Isolamento muda perspectiva do pai sobre a criação dos filhos
Psicóloga conta
que os chefes de família foram surpreendidos com jornada tripla e lançaram novo
olhar sobre as atividades domésticas . Perfil varia entre os que aproveitaram o
momento e aqueles que desencadearam ansiedade
O Dia dos Pais de 2020 será lembrado sempre como
aquele do ano da pandemia, quando o distanciamento social impôs às famílias uma
convivência intensa. Pais e mães adotaram o modelo de trabalho de home office e
as crianças passaram a ter aulas por meio do ensino à distância (EAD). A
Pesquisa Gestão de Pessoas na Crise Covid-19, elaborada pela Fundação
Instituto de Administração (FIA) com dados de abril, mostrou que 46% das
empresas mantiveram seus funcionários em casa. Embora a mudança de rotina tenha
sido árdua para todos os membros, o papel do homem foi o mais afetado. É no que
acredita a psicóloga que atende no Órion Complex, Soraya Oliveira. Ela conta as
experiências ouvidas em seu consultório sobre o isolamento.

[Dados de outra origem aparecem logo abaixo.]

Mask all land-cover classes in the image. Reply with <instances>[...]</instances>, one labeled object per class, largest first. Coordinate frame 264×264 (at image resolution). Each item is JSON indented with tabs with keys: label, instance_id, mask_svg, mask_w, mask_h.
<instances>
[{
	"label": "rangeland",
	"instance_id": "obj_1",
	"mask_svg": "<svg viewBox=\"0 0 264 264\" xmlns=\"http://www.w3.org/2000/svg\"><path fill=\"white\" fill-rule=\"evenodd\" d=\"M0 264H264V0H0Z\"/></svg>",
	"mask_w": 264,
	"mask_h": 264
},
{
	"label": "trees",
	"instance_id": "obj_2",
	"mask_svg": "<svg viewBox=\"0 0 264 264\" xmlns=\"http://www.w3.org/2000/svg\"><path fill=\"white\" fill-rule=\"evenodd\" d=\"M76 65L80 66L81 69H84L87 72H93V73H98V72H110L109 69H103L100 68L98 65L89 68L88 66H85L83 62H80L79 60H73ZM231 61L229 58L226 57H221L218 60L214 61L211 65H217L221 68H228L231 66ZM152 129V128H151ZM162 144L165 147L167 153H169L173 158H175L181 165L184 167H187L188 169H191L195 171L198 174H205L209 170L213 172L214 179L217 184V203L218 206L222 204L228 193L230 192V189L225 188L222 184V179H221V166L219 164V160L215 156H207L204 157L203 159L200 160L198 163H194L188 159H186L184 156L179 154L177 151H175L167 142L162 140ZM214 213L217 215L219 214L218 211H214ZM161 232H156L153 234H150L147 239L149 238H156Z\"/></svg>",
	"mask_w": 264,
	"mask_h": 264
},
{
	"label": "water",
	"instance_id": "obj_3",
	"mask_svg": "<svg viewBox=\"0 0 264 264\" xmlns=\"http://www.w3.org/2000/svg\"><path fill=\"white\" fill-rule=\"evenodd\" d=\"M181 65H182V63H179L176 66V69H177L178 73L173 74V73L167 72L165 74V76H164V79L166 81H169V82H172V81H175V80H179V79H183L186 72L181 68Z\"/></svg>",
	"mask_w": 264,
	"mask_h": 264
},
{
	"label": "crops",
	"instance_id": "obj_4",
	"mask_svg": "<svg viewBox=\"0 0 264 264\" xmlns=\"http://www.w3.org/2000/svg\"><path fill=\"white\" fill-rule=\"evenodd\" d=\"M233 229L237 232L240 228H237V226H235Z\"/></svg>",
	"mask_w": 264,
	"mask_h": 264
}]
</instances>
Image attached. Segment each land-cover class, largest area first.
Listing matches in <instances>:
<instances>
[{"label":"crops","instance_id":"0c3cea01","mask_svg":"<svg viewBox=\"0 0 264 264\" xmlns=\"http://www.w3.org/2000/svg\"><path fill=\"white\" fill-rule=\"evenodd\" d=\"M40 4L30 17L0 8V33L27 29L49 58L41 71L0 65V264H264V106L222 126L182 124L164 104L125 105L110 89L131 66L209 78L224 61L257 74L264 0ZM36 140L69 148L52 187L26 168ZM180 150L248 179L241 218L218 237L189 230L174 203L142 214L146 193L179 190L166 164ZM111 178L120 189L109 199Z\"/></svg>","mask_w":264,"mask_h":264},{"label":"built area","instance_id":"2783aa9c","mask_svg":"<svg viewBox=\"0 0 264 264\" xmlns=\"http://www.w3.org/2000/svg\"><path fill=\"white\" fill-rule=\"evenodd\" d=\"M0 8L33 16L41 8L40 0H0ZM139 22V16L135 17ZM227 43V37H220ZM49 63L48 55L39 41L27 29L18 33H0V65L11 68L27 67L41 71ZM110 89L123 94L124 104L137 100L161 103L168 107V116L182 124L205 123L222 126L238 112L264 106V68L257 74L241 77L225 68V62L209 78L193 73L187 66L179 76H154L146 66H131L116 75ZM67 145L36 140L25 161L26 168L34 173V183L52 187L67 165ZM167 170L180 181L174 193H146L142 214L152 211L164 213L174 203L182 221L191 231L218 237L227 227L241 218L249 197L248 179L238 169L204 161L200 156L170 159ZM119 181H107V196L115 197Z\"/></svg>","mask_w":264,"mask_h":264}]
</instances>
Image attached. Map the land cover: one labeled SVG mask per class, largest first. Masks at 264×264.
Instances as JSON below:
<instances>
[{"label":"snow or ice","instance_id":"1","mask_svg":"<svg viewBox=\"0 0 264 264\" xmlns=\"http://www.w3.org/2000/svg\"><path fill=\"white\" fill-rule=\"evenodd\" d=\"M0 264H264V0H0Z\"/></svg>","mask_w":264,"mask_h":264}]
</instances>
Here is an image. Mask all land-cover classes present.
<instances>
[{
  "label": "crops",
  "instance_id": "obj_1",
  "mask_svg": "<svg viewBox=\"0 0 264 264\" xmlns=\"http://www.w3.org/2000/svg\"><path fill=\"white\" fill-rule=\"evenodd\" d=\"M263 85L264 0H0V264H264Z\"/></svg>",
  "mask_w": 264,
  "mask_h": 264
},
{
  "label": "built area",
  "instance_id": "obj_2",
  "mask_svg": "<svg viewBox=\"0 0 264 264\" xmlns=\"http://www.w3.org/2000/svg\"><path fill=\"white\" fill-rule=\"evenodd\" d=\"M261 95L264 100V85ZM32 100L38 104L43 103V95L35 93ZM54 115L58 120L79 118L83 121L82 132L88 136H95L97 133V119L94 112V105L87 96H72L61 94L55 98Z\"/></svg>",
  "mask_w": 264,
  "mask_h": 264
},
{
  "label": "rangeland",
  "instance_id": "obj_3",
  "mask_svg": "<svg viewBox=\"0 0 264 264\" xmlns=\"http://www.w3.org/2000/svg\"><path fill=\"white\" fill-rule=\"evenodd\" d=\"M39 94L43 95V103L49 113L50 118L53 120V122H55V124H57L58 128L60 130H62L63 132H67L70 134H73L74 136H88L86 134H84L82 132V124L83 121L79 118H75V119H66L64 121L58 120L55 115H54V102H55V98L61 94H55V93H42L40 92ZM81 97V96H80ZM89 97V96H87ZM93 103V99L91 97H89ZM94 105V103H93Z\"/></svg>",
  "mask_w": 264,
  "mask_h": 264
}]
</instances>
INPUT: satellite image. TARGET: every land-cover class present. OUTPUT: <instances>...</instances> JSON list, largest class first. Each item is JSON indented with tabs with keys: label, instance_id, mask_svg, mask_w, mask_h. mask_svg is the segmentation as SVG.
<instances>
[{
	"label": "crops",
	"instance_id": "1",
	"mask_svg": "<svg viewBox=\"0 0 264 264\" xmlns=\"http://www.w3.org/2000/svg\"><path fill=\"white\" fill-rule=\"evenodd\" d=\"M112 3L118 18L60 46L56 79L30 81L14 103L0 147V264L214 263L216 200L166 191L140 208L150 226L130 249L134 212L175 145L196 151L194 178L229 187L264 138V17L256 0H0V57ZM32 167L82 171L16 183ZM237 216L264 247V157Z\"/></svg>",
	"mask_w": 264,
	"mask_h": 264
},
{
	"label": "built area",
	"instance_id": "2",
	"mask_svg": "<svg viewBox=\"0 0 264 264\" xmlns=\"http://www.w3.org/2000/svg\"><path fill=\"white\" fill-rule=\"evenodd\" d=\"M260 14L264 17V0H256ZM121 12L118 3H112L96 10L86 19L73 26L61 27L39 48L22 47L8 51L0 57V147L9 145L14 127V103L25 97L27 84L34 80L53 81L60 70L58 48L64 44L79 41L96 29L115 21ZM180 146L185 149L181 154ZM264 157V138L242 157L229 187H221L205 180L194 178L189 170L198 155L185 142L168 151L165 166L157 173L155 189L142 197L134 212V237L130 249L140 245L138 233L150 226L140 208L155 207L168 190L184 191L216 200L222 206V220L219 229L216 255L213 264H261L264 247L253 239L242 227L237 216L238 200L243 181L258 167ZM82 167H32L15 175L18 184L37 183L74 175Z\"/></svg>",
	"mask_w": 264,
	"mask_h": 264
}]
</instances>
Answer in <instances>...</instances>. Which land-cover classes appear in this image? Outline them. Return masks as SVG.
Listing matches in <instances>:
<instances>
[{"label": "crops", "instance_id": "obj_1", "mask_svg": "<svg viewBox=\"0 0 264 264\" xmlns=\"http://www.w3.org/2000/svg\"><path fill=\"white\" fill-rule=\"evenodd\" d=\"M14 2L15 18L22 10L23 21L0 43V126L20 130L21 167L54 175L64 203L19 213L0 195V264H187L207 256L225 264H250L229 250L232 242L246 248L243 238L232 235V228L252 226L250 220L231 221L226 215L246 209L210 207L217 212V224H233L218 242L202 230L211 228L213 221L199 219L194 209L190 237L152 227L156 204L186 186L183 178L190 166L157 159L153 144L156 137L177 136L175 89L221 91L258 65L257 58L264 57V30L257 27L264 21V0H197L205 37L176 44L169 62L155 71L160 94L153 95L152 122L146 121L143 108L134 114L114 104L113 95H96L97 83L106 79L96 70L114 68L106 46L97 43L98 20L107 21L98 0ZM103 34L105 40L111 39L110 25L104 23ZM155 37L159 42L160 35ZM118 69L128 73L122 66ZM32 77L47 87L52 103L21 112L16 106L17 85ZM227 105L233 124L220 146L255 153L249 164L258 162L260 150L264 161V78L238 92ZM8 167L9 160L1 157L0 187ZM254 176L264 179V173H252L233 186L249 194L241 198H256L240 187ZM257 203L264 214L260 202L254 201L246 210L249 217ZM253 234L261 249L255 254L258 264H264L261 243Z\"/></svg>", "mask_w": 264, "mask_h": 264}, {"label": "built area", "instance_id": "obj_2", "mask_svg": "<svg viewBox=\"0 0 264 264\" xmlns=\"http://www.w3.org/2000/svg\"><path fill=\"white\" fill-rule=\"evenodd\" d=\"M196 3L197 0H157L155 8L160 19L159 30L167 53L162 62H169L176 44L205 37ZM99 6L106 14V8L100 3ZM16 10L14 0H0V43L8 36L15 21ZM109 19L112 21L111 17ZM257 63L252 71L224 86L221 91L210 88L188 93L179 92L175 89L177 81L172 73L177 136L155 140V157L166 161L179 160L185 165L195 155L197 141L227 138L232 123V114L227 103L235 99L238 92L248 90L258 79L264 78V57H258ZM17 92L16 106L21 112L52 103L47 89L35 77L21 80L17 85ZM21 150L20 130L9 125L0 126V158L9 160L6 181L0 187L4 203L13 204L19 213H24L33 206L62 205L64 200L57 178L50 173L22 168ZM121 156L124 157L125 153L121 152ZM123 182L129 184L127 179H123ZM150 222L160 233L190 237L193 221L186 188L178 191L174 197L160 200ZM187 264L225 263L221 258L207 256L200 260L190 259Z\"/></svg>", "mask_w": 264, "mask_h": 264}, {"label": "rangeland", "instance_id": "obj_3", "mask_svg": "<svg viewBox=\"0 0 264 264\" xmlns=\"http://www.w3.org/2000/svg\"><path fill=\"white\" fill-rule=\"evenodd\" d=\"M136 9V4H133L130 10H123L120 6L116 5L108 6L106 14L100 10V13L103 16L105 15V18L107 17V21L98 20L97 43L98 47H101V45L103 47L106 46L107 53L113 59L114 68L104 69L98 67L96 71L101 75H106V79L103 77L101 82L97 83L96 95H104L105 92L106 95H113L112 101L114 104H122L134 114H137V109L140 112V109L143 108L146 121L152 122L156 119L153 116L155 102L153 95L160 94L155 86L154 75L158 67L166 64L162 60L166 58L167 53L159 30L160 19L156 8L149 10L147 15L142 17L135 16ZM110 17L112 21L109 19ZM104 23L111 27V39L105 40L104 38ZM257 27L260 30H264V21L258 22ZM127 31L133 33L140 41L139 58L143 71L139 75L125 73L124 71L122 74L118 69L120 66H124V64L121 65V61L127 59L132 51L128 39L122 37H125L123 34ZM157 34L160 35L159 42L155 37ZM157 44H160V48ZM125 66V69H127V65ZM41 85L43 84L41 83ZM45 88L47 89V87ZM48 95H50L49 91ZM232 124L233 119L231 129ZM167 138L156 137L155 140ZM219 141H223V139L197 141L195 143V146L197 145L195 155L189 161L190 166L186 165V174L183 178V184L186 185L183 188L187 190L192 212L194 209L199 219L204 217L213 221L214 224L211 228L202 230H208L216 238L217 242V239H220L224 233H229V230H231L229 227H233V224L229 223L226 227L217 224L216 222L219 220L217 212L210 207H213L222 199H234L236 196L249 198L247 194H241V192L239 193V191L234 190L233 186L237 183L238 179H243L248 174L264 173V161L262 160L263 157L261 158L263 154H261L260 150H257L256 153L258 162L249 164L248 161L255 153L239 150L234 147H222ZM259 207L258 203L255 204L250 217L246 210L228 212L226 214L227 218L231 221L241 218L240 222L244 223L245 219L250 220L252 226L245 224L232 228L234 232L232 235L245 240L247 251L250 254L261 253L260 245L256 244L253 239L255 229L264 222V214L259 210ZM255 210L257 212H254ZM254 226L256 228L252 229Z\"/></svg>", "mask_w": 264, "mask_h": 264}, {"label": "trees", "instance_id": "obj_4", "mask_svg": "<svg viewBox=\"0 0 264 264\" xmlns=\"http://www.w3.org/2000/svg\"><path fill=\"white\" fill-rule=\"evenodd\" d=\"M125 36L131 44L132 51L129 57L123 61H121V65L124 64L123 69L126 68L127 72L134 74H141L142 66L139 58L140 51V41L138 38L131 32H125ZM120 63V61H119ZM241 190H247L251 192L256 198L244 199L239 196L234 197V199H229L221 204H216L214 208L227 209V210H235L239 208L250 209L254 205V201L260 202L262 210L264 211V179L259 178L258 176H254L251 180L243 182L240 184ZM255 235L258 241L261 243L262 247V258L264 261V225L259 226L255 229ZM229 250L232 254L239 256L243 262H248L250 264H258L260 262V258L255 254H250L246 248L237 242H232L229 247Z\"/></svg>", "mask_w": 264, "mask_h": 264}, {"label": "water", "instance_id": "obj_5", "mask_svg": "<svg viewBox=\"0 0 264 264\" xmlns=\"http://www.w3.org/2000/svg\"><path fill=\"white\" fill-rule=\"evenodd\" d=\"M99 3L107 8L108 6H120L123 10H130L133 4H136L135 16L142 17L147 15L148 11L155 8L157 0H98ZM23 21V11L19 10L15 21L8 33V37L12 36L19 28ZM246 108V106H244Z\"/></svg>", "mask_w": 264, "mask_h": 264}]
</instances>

A especialista lembra que, historicamente o homem
assume o papel do provedor da família, aquele que sai de casa cedo e retorna no
fim do dia, enquanto as mulheres sempre assumiram o papel de cuidadoras da
família. Para Soraya essa cultura ainda está muito enraizada no Brasil, e,
mesmo com as sutis mudanças na era moderna, o homem quando se viu em casa
precisando fazer também atividades domésticas e cuidar dos filhos, ele acabou
despertando seu olhar para essas atividades, até então delegadas apenas a elas.

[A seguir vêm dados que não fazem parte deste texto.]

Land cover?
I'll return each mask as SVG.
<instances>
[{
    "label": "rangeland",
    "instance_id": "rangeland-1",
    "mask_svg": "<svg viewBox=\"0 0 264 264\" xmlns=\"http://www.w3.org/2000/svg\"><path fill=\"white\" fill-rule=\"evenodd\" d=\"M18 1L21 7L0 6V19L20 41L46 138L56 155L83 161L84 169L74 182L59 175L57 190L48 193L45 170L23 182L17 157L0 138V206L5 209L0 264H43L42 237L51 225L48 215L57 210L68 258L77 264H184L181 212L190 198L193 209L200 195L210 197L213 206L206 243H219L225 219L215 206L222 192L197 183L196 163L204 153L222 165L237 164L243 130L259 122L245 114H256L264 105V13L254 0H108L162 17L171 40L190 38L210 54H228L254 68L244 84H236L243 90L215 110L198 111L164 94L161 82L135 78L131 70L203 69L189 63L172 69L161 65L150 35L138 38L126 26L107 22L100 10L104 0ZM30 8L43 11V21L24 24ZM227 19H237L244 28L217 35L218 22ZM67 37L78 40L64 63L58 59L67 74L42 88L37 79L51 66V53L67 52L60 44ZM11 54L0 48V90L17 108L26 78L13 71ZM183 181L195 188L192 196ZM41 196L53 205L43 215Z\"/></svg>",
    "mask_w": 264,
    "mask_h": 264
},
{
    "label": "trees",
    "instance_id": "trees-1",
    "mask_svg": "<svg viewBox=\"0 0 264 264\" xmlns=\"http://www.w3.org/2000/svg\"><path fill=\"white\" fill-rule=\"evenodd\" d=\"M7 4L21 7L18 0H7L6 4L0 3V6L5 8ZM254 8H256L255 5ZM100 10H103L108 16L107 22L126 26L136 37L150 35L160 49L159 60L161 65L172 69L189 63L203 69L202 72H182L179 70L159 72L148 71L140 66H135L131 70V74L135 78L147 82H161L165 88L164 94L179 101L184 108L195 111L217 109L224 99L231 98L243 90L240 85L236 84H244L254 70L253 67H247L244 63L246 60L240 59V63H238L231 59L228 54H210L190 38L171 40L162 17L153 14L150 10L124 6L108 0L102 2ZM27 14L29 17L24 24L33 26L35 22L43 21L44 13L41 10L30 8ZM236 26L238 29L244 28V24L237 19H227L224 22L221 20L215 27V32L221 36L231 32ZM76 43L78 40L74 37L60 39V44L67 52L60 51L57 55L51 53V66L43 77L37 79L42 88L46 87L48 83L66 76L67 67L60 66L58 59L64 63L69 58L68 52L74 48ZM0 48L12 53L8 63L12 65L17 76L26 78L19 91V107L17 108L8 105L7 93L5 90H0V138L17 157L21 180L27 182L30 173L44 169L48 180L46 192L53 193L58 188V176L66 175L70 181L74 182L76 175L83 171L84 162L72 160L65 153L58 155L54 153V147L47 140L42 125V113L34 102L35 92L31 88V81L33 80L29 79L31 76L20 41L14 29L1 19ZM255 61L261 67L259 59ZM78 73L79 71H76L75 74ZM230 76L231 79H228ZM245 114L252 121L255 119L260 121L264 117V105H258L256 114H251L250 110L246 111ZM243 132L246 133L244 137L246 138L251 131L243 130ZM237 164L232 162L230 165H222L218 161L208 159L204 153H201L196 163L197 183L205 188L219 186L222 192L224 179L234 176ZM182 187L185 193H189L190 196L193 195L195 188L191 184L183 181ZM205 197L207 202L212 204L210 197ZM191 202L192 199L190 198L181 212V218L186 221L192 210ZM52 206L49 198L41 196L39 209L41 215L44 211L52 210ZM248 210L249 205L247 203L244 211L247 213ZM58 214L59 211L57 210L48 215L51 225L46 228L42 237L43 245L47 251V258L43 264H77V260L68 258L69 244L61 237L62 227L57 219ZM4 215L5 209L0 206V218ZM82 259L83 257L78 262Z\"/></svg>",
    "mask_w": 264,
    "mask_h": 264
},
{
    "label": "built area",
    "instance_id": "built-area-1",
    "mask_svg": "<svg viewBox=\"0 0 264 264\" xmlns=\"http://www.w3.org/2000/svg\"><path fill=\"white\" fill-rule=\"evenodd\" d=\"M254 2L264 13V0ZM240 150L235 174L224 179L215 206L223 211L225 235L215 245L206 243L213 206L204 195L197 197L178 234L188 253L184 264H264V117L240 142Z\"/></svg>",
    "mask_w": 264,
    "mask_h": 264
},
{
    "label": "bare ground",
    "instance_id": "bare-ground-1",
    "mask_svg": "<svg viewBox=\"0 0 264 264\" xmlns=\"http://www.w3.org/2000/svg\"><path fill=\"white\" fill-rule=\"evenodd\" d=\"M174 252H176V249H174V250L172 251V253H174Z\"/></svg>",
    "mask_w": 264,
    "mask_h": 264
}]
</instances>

“O pai que já tinha um histórico afetuoso, soube aproveitar esse momento para
reforçar os vínculos e dar aos filhos aquilo que eles eram impedidos de
oferecer por passar o tempo longe, como brincar, ver televisão, jogar um
videogame, ler”, pontua.
Os dados mais recentes do Instituto de
Pesquisa Aplicada (IPEA), que analisa números do IBGE, mostram que os 59%
das casas brasileiras tem o homem como responsável por sustentar
financeiramente o lar. Isso mostra um comportamento ainda muito tradicional no
País, onde as mulheres são responsáveis por educar os filhos e os homens ficam
livres da jornada tripla . “Os pais estão mais habituados com as relações
externas, com divertimento fora de casa, mas é com o convívio que descobrimos o
outro, suas preferências e gostos. Quando foram para casa, perceberam que
estavam distantes dos filhos e passaram a dar valor a coisas que antes eram
banalizadas, como por exemplo, o tipo de indivíduo que estão educando para o
mundo”, diz Soraya. Os desafios, explica a psicóloga, independem da idade dos
filhos. “É importante pensar que foram muitos comportamentos diferentes, já que
a quarentena se estendeu mais do que imaginávamos, até mesmo as crianças e
adolescente tiveram que se adaptar com a figura masculina em casa”.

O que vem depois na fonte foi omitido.